Ancelotti, em 2014, e mesmo Benítez, em seu curto período no clube, perceberam que era necessário ter um homem de corte defensivo no meio de campo para trazer equilíbrio ao time. Modric e Kroos tinham que fazer parte do sistema defensivo, mas também eram fundamentais para a construção de jogo. Precisavam de alguma liberdade para isso. Zidane "inventou moda" no começo. Quis usar Isco, James. Abriu mão de Casemiro.
Mas foi sábio suficiente para fazer o que muitos técnicos não fazem: corrigir o erro. E rapidamente. Deixou o orgulho de lado e, após uma derrota para o Atlético na liga espanhola, em pleno Bernabéu, voltou atrás. Talvez tenha se lembrado de como era importante Makelele naquele time do Real Madrid em que ele foi campeão europeu. Dispensado por Florentino, assim como Vicente del Bosque, outro grande exemplo de técnico que triunfa com o arroz com feijão.
Zidane se lembrou de Del Bosque. De Ancelotti. Do fracasso da era "galáctica", sem carregadores de piano. E fez o básico. Menos é mais, já diria o outro.
Na final contra o Atlético, o Real Madrid jogou um futebol básico. Correu riscos pela falta de "punch" no segundo tempo. Mas saiu com a taça.
O que será de Zidane? Não sabemos. O que será de Simeone e do cholismo? Terá o Atlético desperdiçado, pela segunda vez, a chance de uma vida? Veremos nas próximas semanas.
Com Casemiro segurando as pontas e Cristiano Ronaldo resolvendo na frente (menos na final), o Real Madrid chega à décima primeira Copa da Europa.

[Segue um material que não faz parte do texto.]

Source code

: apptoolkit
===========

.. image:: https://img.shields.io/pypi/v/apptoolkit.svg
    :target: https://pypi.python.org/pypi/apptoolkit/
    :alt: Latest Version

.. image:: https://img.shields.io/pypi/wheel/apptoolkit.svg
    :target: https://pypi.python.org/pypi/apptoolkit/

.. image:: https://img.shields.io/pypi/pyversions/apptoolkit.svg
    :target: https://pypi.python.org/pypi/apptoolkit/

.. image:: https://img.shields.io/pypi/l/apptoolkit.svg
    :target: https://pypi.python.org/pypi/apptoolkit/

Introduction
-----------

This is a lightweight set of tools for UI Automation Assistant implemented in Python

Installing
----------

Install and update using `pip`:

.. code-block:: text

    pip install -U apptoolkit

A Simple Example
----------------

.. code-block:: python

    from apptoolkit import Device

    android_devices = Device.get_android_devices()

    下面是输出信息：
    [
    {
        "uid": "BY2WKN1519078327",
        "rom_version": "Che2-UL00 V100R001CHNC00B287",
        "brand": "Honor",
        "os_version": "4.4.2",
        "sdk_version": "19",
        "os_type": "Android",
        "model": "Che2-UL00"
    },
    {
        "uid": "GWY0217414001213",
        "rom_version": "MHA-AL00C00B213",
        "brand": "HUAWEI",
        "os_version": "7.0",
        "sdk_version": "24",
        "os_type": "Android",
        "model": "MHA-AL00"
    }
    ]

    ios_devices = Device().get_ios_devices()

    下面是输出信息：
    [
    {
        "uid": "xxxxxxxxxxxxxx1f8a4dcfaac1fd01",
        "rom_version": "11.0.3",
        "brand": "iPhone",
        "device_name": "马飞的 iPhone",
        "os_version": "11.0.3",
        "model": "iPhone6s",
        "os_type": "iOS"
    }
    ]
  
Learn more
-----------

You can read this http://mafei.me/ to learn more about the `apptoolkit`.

Deu sorte no caminho rumo à decisão. Foi nos pênaltis. Foi com gol impedido e o melhor em campo não deveria mais estar em campo. Não é a mais inesquecível das 11, enfim.
Mas a taça está no Bernabéu mais uma vez. O resto da Europa que se vire para alcançar. O museu do Real Madrid vai arrumar um espacinho para mais uma. E nas ruas de Madri já se fala da "Duodécima". Porque esse clube vive disso: ser o maior da Europa.